Sparkle Hard

Stephen Malkmus & The Jicks

Domino – 2018
par Jeff, le 27 juillet 2018
7

Branleur, jeanfoutre, je-m'en-foutiste. Appelez-ça comme vous voulez, mais reconnaissez simplement que le public adore les artistes qui s'en battent les steaks. Et à une époque où le circuit de la reformations tourne à plein régime, il est bon de voir des mecs comme Stephen Malkmus tracer leur voie en ignorant les tendances quand tous ses petits copains qui ont écrit les plus belles pages de l'indie des 90's renflouent le compte en banque et financent la résidence secondaire avec de juteuses tournées, d'inutiles rééditions, quand ce n'est pas des mauvais albums qu'ils nous infligent, les cons - comment ne pas en placer une petite pour l'infâme Frank Black et ses Pixies, qui chient sur leur légende depuis trop longtemps.

Depuis l'explosion en plein vol du navire amiral Pavement, il y a bien eu une tournée de reformation (qui leur en voudrait dans l'absolu?), mais elle ne puait pas trop l'opportunisme crasse; et malgré des offres juteuses qui doivent régulièrement débarquer dans la boîte mail du management, le groupe se refuse à prendre à nouveau part à ce cirque. C'est pourquoi le chanteur Stephen Malkmus, grâce à la fidélité inébranlable de Domino, peut continuer à faire son truc, bien pépouze dans son coin, sans que personne ne vienne le faire chier. Certes, on a l'impression que son public rétrécit avec les années, comme les salles dans lesquelles il se produit. On a aussi l'impression que même si on lâchait l'affaire pendant 5 ans, on n'aurait l'impression de ne rien louper d'essentiel dans une carrière bien paisible.

Ce qui rend l'oeuvre de Stephen Malkmus si attachante, c'est que contrairement à pas mal de ses pairs pour qui se la péter en tête d'affiche des plus gros festivals du monde est leur manière à eux de digérer le démon de midi, lui semble réellement en paix avec l'artiste qu'il veut être, et préfère faire un petit bout de chemin avec ses Jicks plutôt que de s'adonner à de futiles pantalonnades avec des types dont il a pris ses distances justement parce qu'il ne pouvait plus les encadrer à la fin des 90's.
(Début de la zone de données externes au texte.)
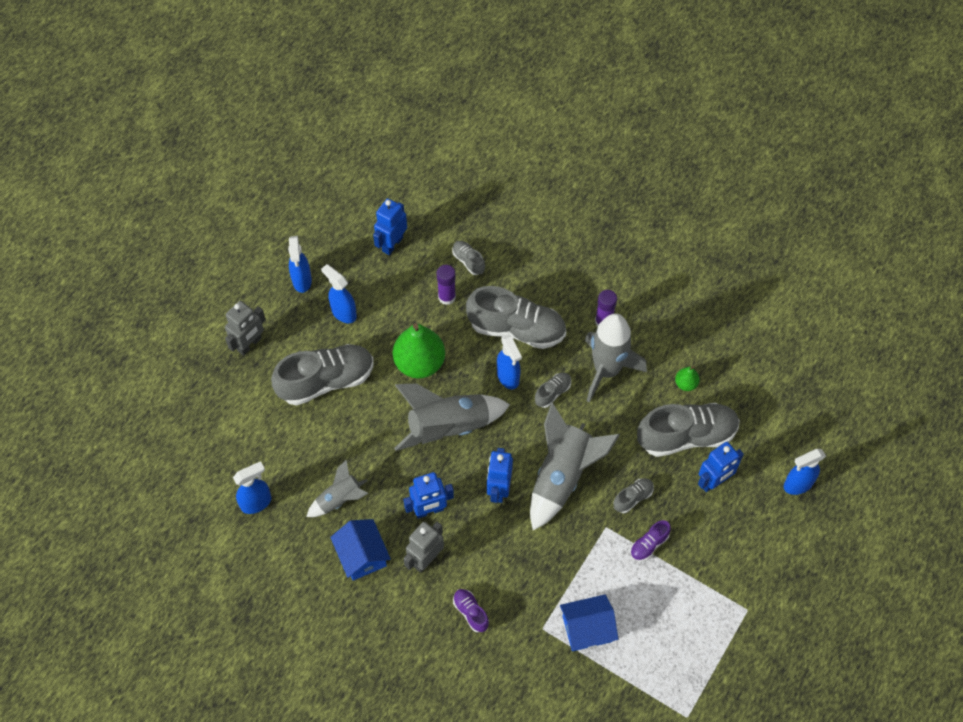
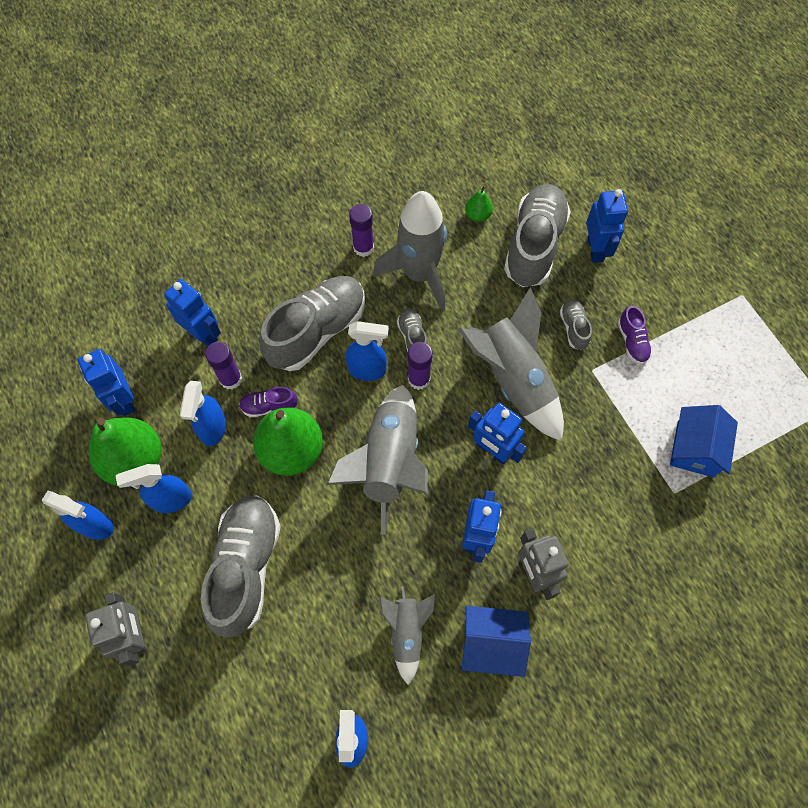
camera: 60 degrees left, 5 degrees up
grey shoe [452,241,485,275] -> blue robot [164,279,221,346]
purple shoe [453,589,489,632] -> purple shoe moved to [239,387,298,417]
blue spray bottle [784,449,826,495] -> blue spray bottle moved to [180,381,226,446]
none -> green pear [89,417,161,486]
none -> purple glue stick [408,342,433,390]

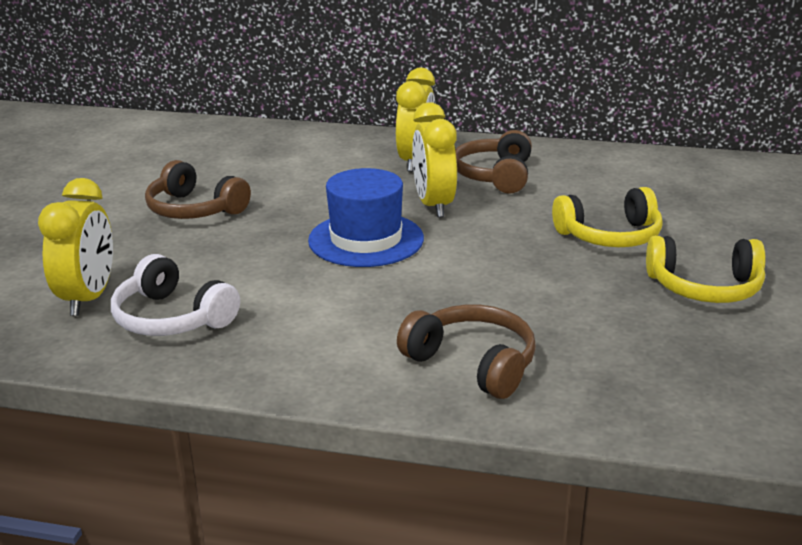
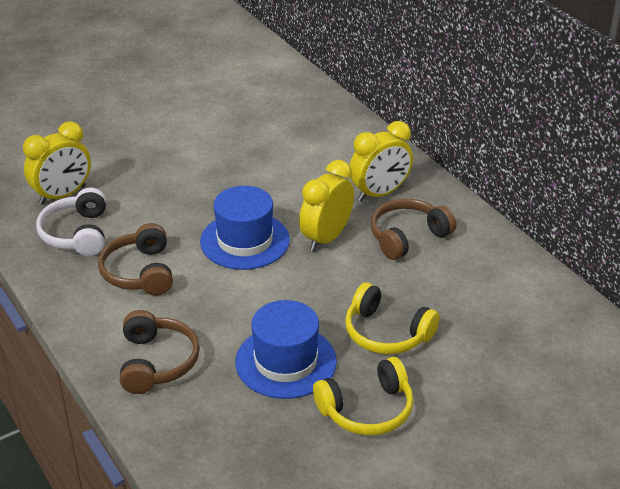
camera: 45 degrees right, 10 degrees up
brown headphones [145,160,251,219] -> brown headphones moved to [98,223,173,296]
yellow headphones [646,236,765,303] -> yellow headphones turned 75 degrees counterclockwise [313,357,414,435]
none -> blue hat [235,300,337,399]

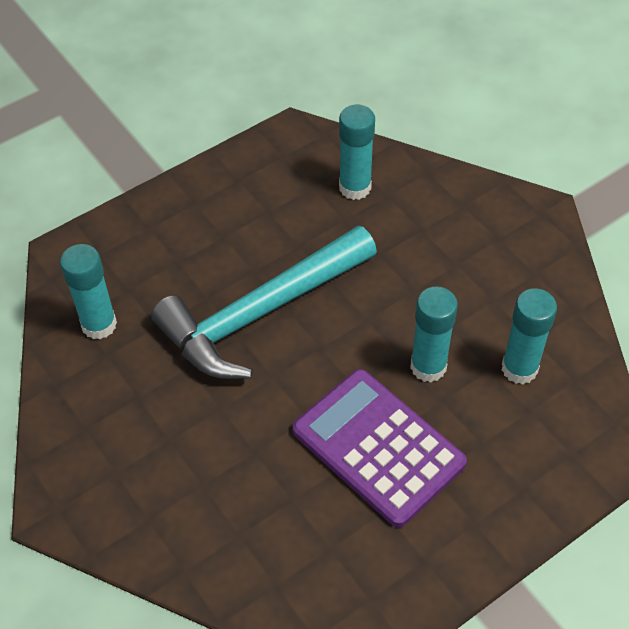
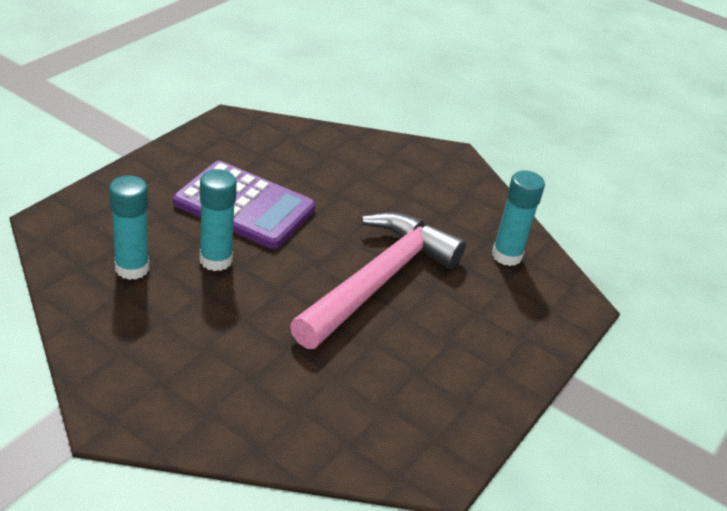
camera: 155 degrees right, 15 degrees down
turquoise hammer [151,226,377,379] -> pink hammer [290,212,466,349]
turquoise glue stick [339,105,375,200] -> none

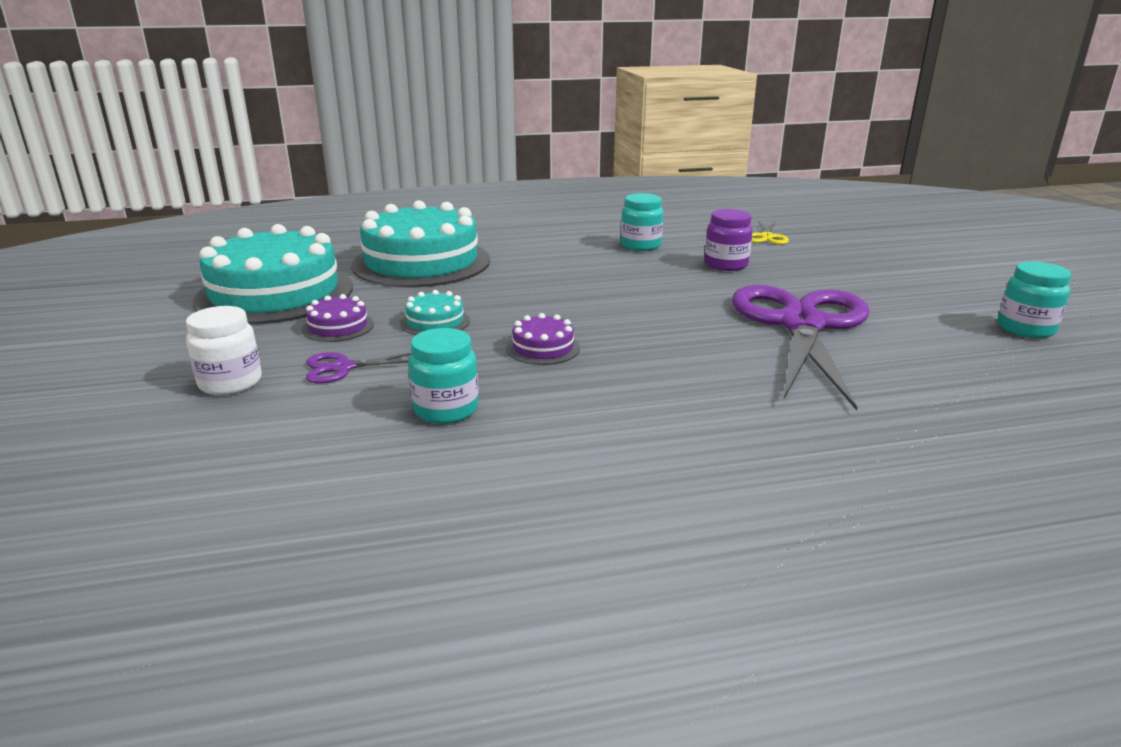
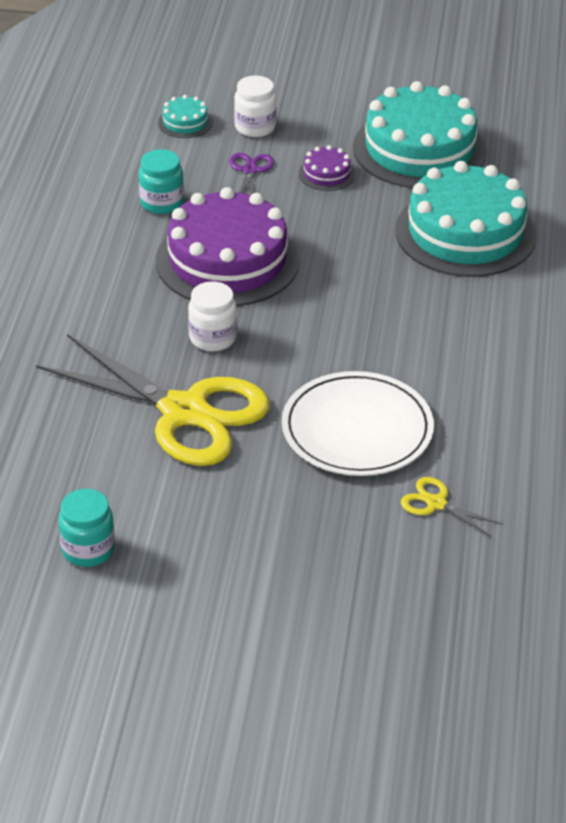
camera: 110 degrees right, 15 degrees up
turquoise cake [400,290,470,335] -> turquoise cake moved to [158,95,213,138]
purple cake [506,313,580,365] -> purple cake [156,187,300,306], size x2.40
turquoise jar [621,193,663,251] -> none
purple jar [705,209,753,271] -> white plate [282,371,434,476]
purple scissors [732,285,869,410] -> yellow scissors [36,334,270,466]
none -> white jar [188,281,237,351]

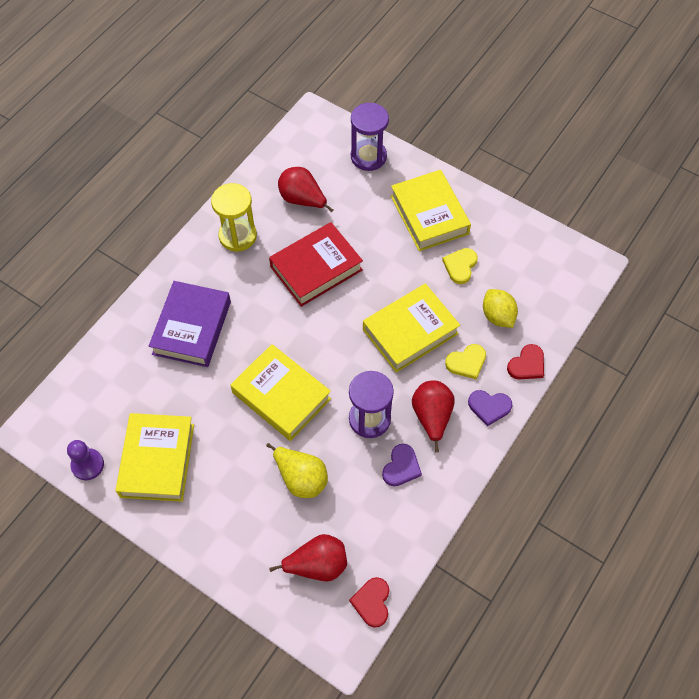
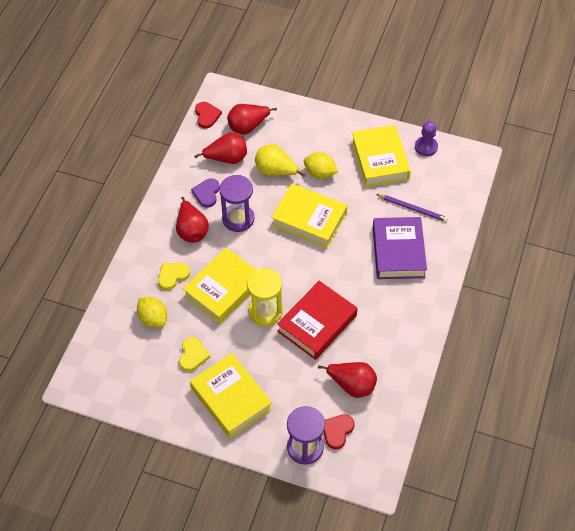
camera: 165 degrees right, 5 degrees down
yellow hourglass [211,183,257,252] -> yellow hourglass moved to [247,268,283,326]
purple heart [468,390,512,426] -> none
red heart [507,344,544,379] -> red heart moved to [324,414,355,449]
none -> red pear [194,132,247,164]
none -> yellow lemon [304,152,338,179]
none -> purple pencil [376,194,448,222]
Mais il serait trop simple d'aimer un type juste parce qu'il trace sa voie dans un mépris total du monde extérieur, car pour ceux qui débarquent, Stephen Malkmus est bien l'un des plus grands singer / songwriter de son époque, qui continue d'écrire des titres qui n'ont rien à envier aux meilleurs faits d'armes de Pavement - poke "Refute" qui ressemble à un énorme clin d'œil à l'immense "Range Life".

Dans cette optique, est-il vraiment nécessaire de revenir sur ce qui fait la talent de Stephen Malkmus? Pas vraiment. Evidemment que cet album sent bon l'indie rock qui aime se donner l'air d'avoir les doigts de pied en éventail, évidemment que le charme slacker de sa voix fait toujours son petit effet, mais il ne faudrait pas croire que le gars se complait dans l'immobilisme - certains textes plus politiques ou son utilisation très à-propos de l'autotune sur "Rattler" sont là pour le démontrer. Mais le simple fait qu'on débarque avec cette chronique de Sparkle Hard deux mois après sa sortie doit non seulement vous donner une idée de la course impossible contre l'actualité livrée à longueur d'année, mais surtout renvoyer à l'inutilité de vouloir faire rentrer ce disque (et tous les autres de Stephen Malkmus & the Jicks) dans un cadre, un contexte ou un plan promo. Pour paraphraser le poète Kevin De Bruyne: on s'en bat les couilles tant que c'est bon.